- _TRY IT_
Each entry needs to be retyped exactly, with nothing added or dropped.

BEGIN SOURCE MATERIAL

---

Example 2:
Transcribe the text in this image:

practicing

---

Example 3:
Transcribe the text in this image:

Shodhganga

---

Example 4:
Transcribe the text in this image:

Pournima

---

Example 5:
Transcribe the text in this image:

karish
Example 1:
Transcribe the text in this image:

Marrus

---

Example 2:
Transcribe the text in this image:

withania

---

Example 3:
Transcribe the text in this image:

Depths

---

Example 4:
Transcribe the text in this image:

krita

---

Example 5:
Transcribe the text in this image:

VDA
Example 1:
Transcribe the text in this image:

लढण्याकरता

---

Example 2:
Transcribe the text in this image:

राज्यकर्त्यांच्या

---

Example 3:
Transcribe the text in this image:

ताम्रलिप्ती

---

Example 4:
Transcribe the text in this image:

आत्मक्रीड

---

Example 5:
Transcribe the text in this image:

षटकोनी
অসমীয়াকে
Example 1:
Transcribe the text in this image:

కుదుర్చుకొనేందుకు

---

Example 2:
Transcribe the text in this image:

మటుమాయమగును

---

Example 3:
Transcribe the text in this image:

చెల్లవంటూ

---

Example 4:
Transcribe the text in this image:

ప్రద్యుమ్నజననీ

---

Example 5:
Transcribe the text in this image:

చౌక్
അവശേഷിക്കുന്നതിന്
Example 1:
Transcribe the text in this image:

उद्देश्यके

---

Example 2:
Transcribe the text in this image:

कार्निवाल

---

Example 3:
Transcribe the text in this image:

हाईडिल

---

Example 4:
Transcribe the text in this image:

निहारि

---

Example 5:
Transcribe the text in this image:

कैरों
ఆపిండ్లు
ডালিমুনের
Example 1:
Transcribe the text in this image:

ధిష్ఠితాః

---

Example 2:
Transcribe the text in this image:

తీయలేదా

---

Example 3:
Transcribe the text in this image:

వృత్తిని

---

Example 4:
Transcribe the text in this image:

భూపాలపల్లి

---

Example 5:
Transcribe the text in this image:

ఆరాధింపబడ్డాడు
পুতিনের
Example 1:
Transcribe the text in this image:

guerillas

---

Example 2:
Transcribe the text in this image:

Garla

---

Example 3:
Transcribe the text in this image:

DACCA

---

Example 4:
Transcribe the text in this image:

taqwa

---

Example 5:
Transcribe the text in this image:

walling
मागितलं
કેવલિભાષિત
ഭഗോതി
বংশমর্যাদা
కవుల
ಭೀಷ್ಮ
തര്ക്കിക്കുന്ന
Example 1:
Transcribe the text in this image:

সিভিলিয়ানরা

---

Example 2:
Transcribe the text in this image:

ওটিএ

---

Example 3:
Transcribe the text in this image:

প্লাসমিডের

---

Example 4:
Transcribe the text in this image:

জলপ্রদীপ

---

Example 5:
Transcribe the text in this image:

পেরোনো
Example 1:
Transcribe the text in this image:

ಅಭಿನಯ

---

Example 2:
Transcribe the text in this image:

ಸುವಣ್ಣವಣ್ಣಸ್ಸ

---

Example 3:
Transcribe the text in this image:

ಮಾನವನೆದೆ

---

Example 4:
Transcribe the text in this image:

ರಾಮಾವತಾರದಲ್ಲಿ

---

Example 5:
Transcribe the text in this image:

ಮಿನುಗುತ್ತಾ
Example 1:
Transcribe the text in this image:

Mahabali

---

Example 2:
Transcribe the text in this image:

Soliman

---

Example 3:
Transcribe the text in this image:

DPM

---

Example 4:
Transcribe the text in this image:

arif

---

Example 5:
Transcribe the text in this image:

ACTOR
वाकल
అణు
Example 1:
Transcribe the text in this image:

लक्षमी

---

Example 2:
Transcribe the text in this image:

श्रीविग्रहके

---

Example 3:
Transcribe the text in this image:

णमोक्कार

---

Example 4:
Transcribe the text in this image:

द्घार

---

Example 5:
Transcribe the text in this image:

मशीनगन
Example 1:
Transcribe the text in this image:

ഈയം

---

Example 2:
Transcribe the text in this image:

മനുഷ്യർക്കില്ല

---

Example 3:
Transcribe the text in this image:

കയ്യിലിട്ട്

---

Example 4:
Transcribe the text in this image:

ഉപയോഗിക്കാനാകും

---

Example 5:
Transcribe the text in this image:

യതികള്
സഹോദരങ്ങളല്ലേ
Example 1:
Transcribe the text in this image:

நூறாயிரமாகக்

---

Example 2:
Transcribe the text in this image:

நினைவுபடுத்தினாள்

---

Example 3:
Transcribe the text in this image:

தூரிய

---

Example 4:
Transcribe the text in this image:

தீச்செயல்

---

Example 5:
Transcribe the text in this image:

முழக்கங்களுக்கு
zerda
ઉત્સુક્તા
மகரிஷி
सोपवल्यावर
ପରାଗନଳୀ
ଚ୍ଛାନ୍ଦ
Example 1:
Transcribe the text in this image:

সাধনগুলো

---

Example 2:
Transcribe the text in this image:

END SOURCE MATERIAL

- _ANSWER TO THIS TASK_
---

Example 2:
Transcribe the text in this image:

practicing

---

Example 3:
Transcribe the text in this image:

Shodhganga

---

Example 4:
Transcribe the text in this image:

Pournima

---

Example 5:
Transcribe the text in this image:

karish
Example 1:
Transcribe the text in this image:

Marrus

---

Example 2:
Transcribe the text in this image:

withania

---

Example 3:
Transcribe the text in this image:

Depths

---

Example 4:
Transcribe the text in this image:

krita

---

Example 5:
Transcribe the text in this image:

VDA
Example 1:
Transcribe the text in this image:

लढण्याकरता

---

Example 2:
Transcribe the text in this image:

राज्यकर्त्यांच्या

---

Example 3:
Transcribe the text in this image:

ताम्रलिप्ती

---

Example 4:
Transcribe the text in this image:

आत्मक्रीड

---

Example 5:
Transcribe the text in this image:

षटकोनी
অসমীয়াকে
Example 1:
Transcribe the text in this image:

కుదుర్చుకొనేందుకు

---

Example 2:
Transcribe the text in this image:

మటుమాయమగును

---

Example 3:
Transcribe the text in this image:

చెల్లవంటూ

---

Example 4:
Transcribe the text in this image:

ప్రద్యుమ్నజననీ

---

Example 5:
Transcribe the text in this image:

చౌక్
അവശേഷിക്കുന്നതിന്
Example 1:
Transcribe the text in this image:

उद्देश्यके

---

Example 2:
Transcribe the text in this image:

कार्निवाल

---

Example 3:
Transcribe the text in this image:

हाईडिल

---

Example 4:
Transcribe the text in this image:

निहारि

---

Example 5:
Transcribe the text in this image:

कैरों
ఆపిండ్లు
ডালিমুনের
Example 1:
Transcribe the text in this image:

ధిష్ఠితాః

---

Example 2:
Transcribe the text in this image:

తీయలేదా

---

Example 3:
Transcribe the text in this image:

వృత్తిని

---

Example 4:
Transcribe the text in this image:

భూపాలపల్లి

---

Example 5:
Transcribe the text in this image:

ఆరాధింపబడ్డాడు
পুতিনের
Example 1:
Transcribe the text in this image:

guerillas

---

Example 2:
Transcribe the text in this image:

Garla

---

Example 3:
Transcribe the text in this image:

DACCA

---

Example 4:
Transcribe the text in this image:

taqwa

---

Example 5:
Transcribe the text in this image:

walling
मागितलं
કેવલિભાષિત
ഭഗോതി
বংশমর্যাদা
కవుల
ಭೀಷ್ಮ
തര്ക്കിക്കുന്ന
Example 1:
Transcribe the text in this image:

সিভিলিয়ানরা

---

Example 2:
Transcribe the text in this image:

ওটিএ

---

Example 3:
Transcribe the text in this image:

প্লাসমিডের

---

Example 4:
Transcribe the text in this image:

জলপ্রদীপ

---

Example 5:
Transcribe the text in this image:

পেরোনো
Example 1:
Transcribe the text in this image:

ಅಭಿನಯ

---

Example 2:
Transcribe the text in this image:

ಸುವಣ್ಣವಣ್ಣಸ್ಸ

---

Example 3:
Transcribe the text in this image:

ಮಾನವನೆದೆ

---

Example 4:
Transcribe the text in this image:

ರಾಮಾವತಾರದಲ್ಲಿ

---

Example 5:
Transcribe the text in this image:

ಮಿನುಗುತ್ತಾ
Example 1:
Transcribe the text in this image:

Mahabali

---

Example 2:
Transcribe the text in this image:

Soliman

---

Example 3:
Transcribe the text in this image:

DPM

---

Example 4:
Transcribe the text in this image:

arif

---

Example 5:
Transcribe the text in this image:

ACTOR
वाकल
అణు
Example 1:
Transcribe the text in this image:

लक्षमी

---

Example 2:
Transcribe the text in this image:

श्रीविग्रहके

---

Example 3:
Transcribe the text in this image:

णमोक्कार

---

Example 4:
Transcribe the text in this image:

द्घार

---

Example 5:
Transcribe the text in this image:

मशीनगन
Example 1:
Transcribe the text in this image:

ഈയം

---

Example 2:
Transcribe the text in this image:

മനുഷ്യർക്കില്ല

---

Example 3:
Transcribe the text in this image:

കയ്യിലിട്ട്

---

Example 4:
Transcribe the text in this image:

ഉപയോഗിക്കാനാകും

---

Example 5:
Transcribe the text in this image:

യതികള്
സഹോദരങ്ങളല്ലേ
Example 1:
Transcribe the text in this image:

நூறாயிரமாகக்

---

Example 2:
Transcribe the text in this image:

நினைவுபடுத்தினாள்

---

Example 3:
Transcribe the text in this image:

தூரிய

---

Example 4:
Transcribe the text in this image:

தீச்செயல்

---

Example 5:
Transcribe the text in this image:

முழக்கங்களுக்கு
zerda
ઉત્સુક્તા
மகரிஷி
सोपवल्यावर
ପରାଗନଳୀ
ଚ୍ଛାନ୍ଦ
Example 1:
Transcribe the text in this image:

সাধনগুলো

---

Example 2:
Transcribe the text in this image:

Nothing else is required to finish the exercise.